La balle rebondit sur le mur en F. On fait l’hypothèse que la balle repart à la vitesse vF = 35 m·s–1.
L’instant du rebond est choisi comme nouvelle origine des dates dans cette partie.
La balle, après avoir rebondi contre le mur, doit retomber entre les lignes 4 et 7 pour que le service soit réussi. Si la ligne 4 n’est pas dépassée, le point est acquis à l’adversaire. Si la ligne 7 est dépassée, le joueur a droit à un second et dernier service.
Le mouvement de la balle est étudié dans le référentiel terrestre supposé galiléen muni du repère (Ox ; Oy) défini sur la figure 1. L’étude de ce mouvement permet d’établir les équations horaires de la balle :
x(t) = – 34,9 t et y(t) = – 4,9 t 2 – 2,4 t + 4,9
avec x et y exprimés en mètre et t en seconde.
3.1. Évaluer la valeur de la vitesse vF à partir des équations horaires de la balle. Comparer avec la valeur donnée ci-dessus.
vx(t)= -34,9 ; vy(t) =-9,8t-2,4.
vx(t=0)= -34,9 ; vy(t=0) =-2,4.
v= (vx2 + vy2)½ =
((-34,9)2 + (-2,4)2)½ ~35 m /s, en accord avec la valeur donnée.
3.2. Interpréter la valeur du coefficient du terme en t2 dans l’expression de y(t).

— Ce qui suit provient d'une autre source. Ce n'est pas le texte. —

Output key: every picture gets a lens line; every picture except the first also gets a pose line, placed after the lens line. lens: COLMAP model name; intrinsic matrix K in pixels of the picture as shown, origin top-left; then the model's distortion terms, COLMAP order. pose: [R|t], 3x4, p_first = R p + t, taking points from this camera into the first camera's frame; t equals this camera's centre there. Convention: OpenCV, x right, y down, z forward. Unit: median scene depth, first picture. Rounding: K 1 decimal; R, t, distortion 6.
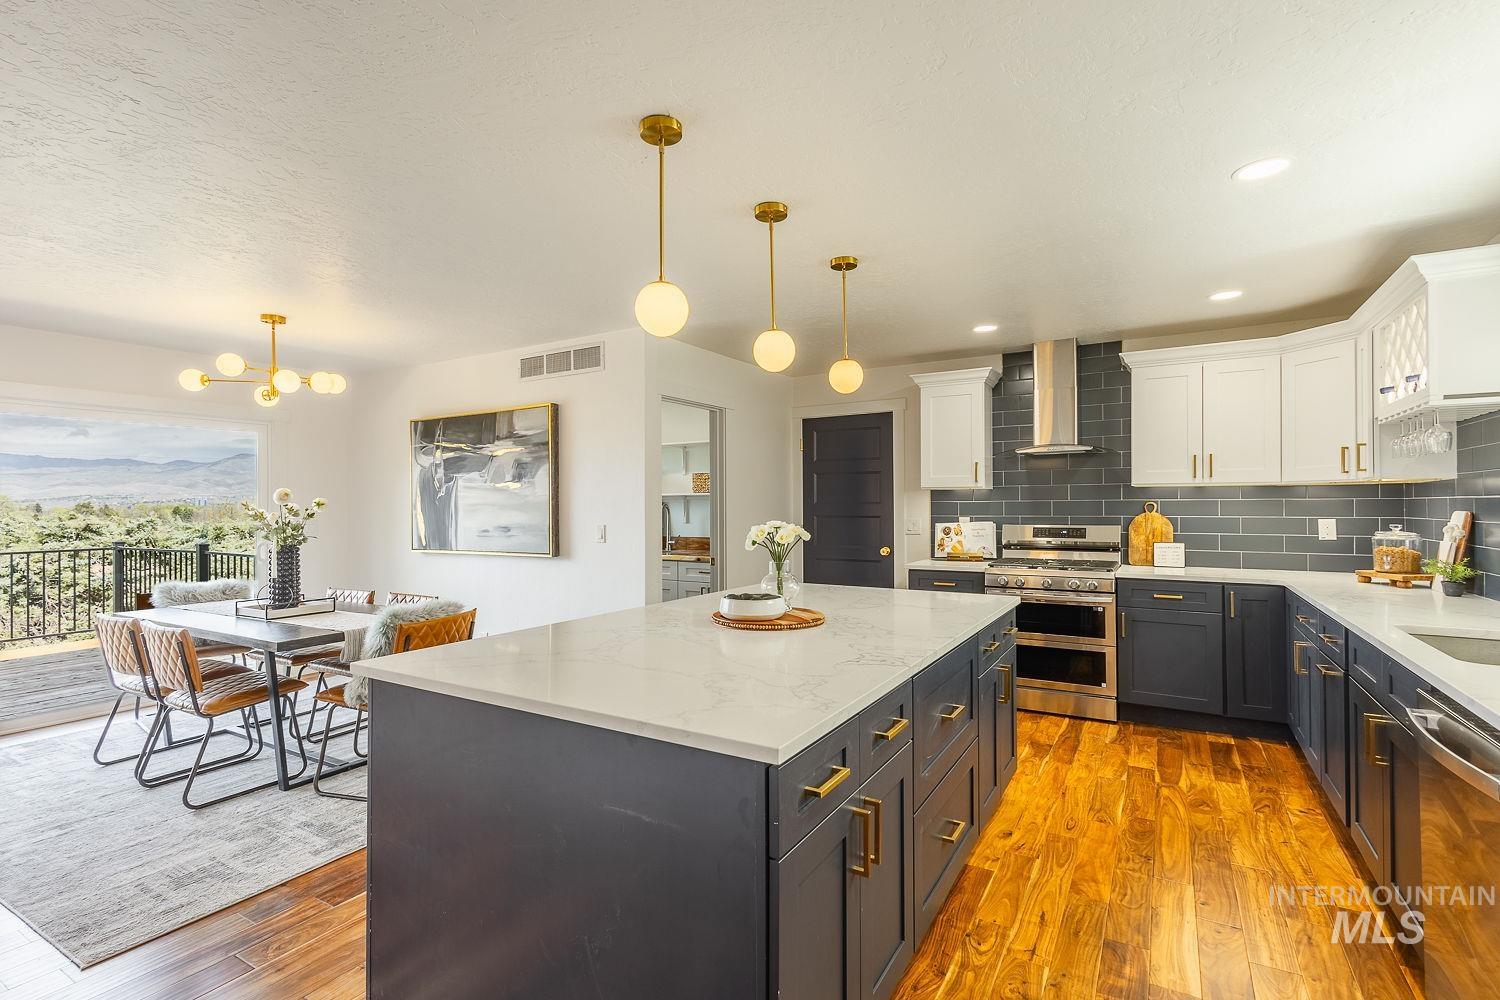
lens RADIAL K [[699.1, 0, 750.0], [0, 699.1, 500.0], [0, 0, 1]] dist [0.005450, -0.001066]
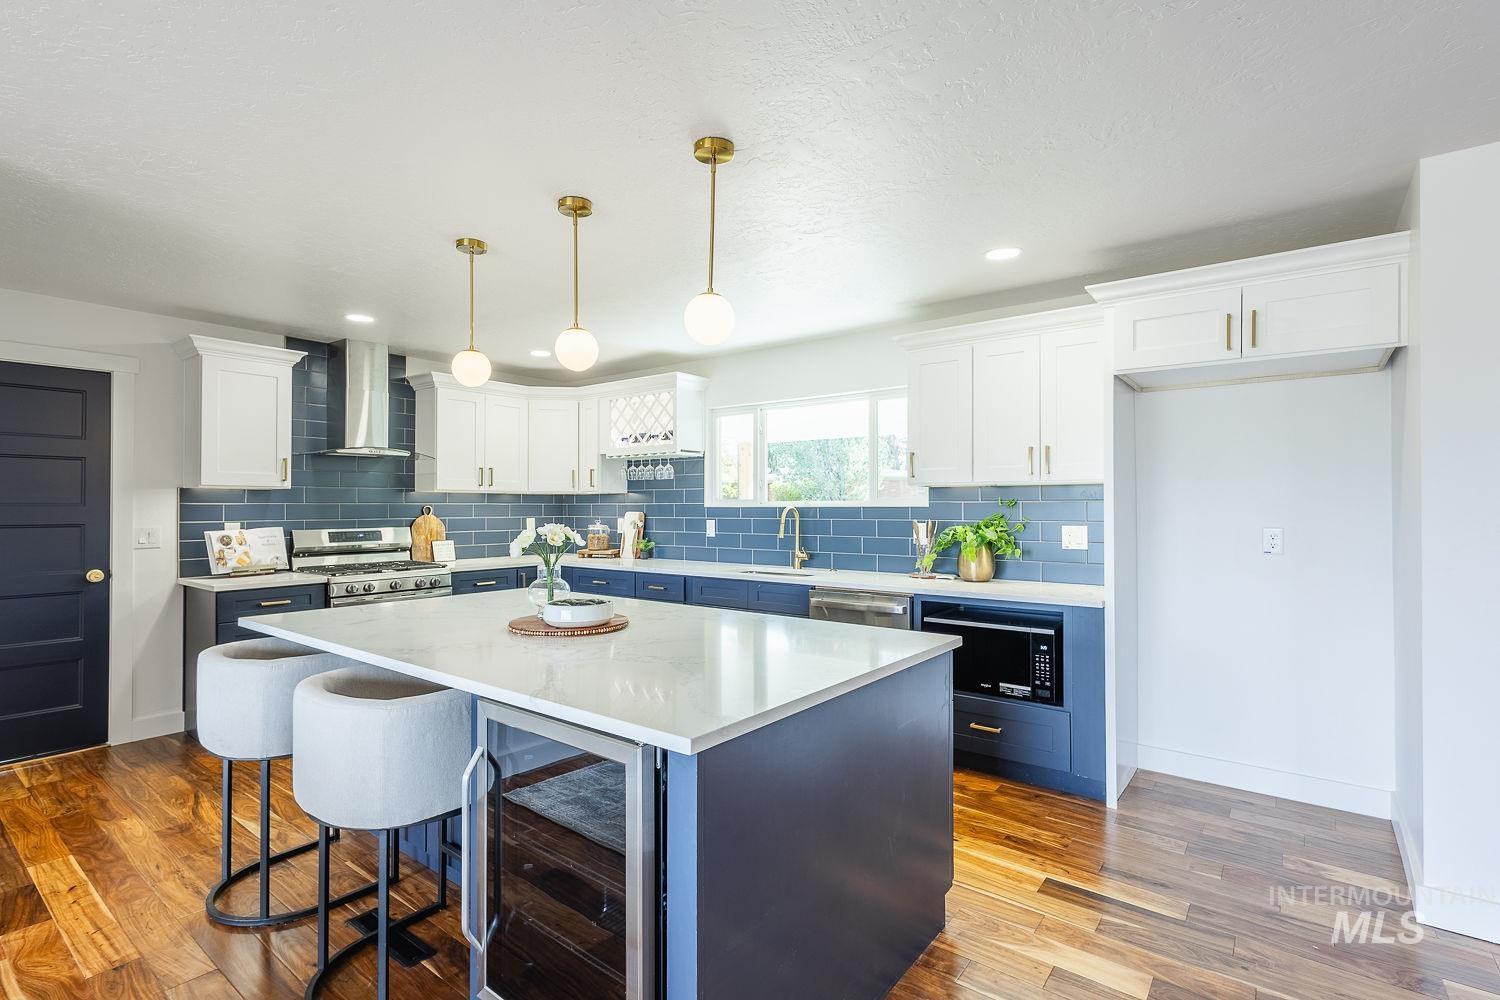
lens RADIAL K [[699.1, 0, 750.0], [0, 699.1, 500.0], [0, 0, 1]] dist [0.005450, -0.001066]
pose [[0.130016, 0.012255, 0.991436, -0.491448], [-0.007717, 0.999906, -0.011347, 0.002855], [-0.991482, -0.006176, 0.130099, 0.343572]]
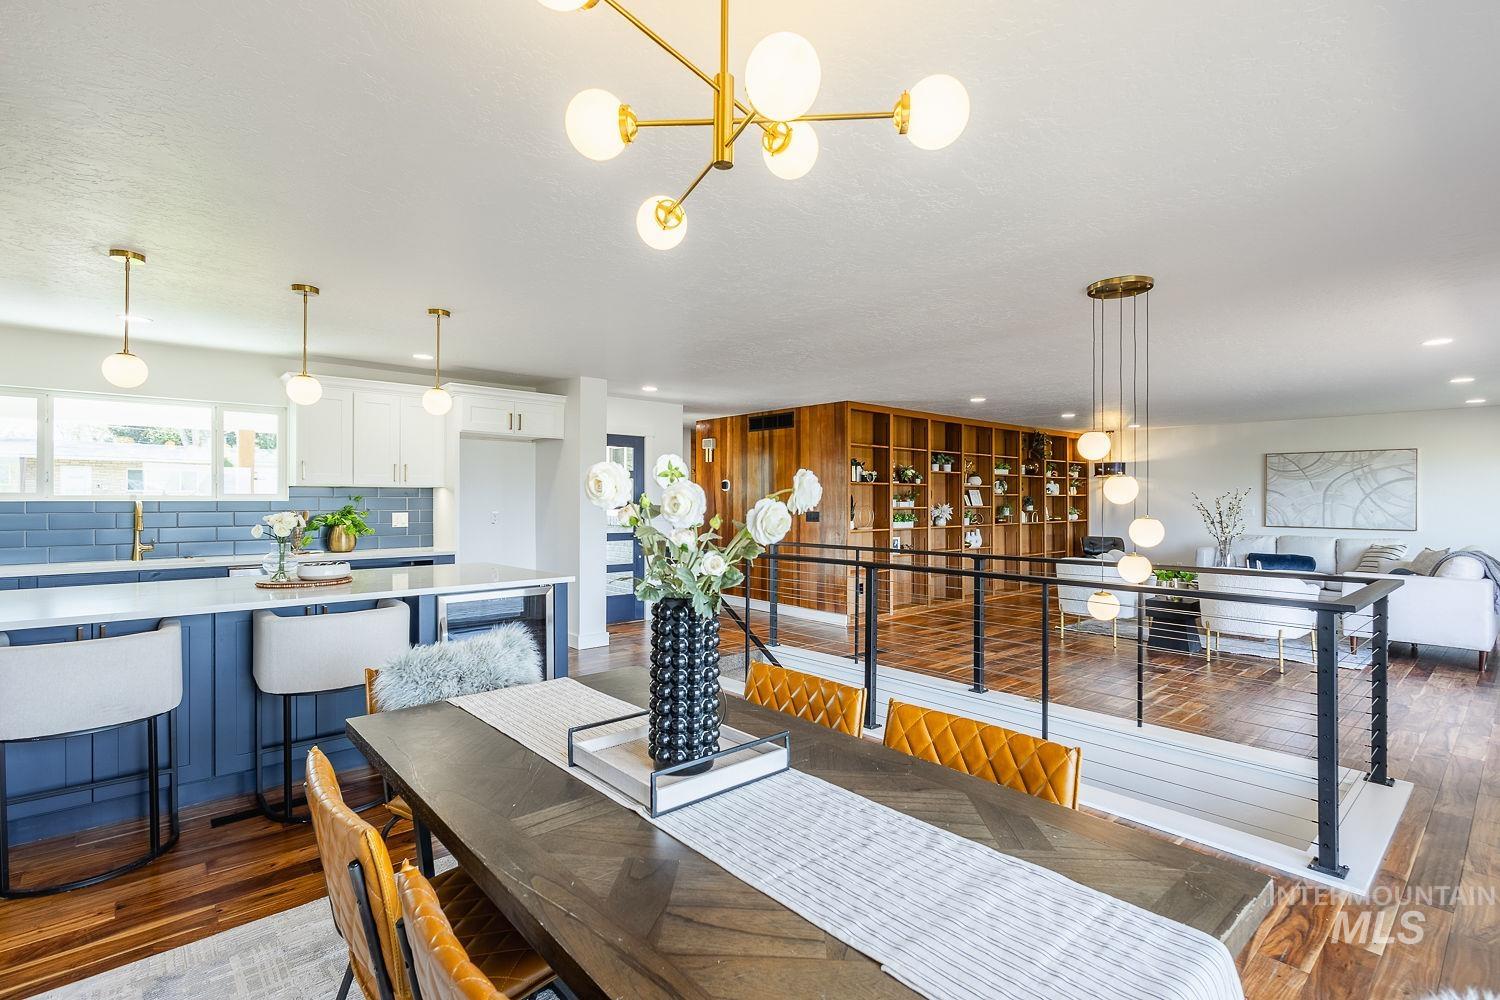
lens RADIAL K [[699.1, 0, 750.0], [0, 699.1, 500.0], [0, 0, 1]] dist [0.005450, -0.001066]
pose [[-0.954710, 0.005916, 0.297479, -0.667850], [0.002518, 0.999927, -0.011803, 0.013779], [-0.297527, -0.010520, -0.954655, 1.139801]]
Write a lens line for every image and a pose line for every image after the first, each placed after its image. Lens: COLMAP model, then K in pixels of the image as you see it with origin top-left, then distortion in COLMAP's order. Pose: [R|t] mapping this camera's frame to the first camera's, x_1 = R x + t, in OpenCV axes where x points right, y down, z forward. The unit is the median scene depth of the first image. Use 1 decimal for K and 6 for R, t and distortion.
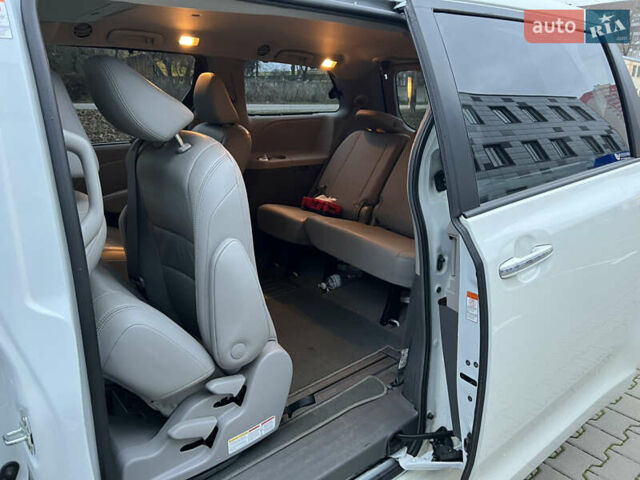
lens RADIAL K [[478.5, 0, 320.7], [0, 478.5, 227.3], [0, 0, 1]] dist [0.047440, -0.069106]
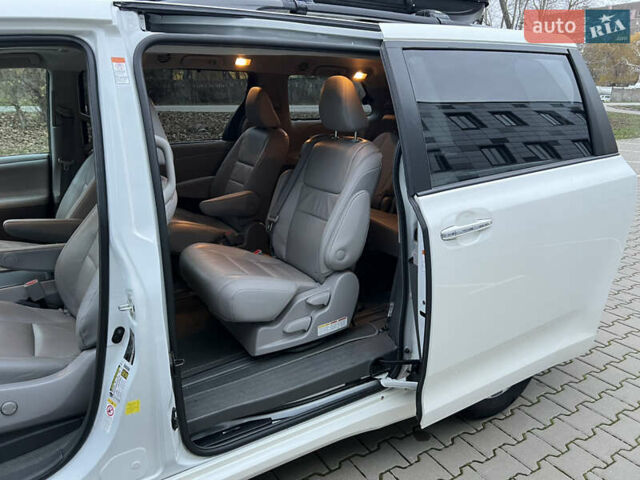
lens RADIAL K [[483.2, 0, 317.5], [0, 483.2, 230.3], [0, 0, 1]] dist [0.046017, -0.004167]
pose [[0.990355, 0.027557, -0.135784, 0.160310], [-0.026956, 0.999617, 0.006267, 0.062462], [0.135905, -0.002546, 0.990719, -0.360441]]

Préciser son unité.
Accélération de la pesanteur / 2, exprimée en m s-2.
À l’aide des équations horaires, on établit que l’équation cartésienne de la trajectoire de la balle est :
y = – 4,0.10–3 x 2 + 6,9.10–2 x + 4,9 avec x et y exprimés en mètre.
3.3. Le service effectué est-il réussi ?
0=
– 4,0.10–3 x 2 + 6,9.10–2 x + 4,9.
x2-17,25x- 1225=0.
Discriminant D =17,252+4 *1225=5197,56 =72,12.
Solution négative retenue : x = (17,25-72,1)/2= -27,4.
Cette valeur étant comprise entre -28 et -16 m, le service est réussi.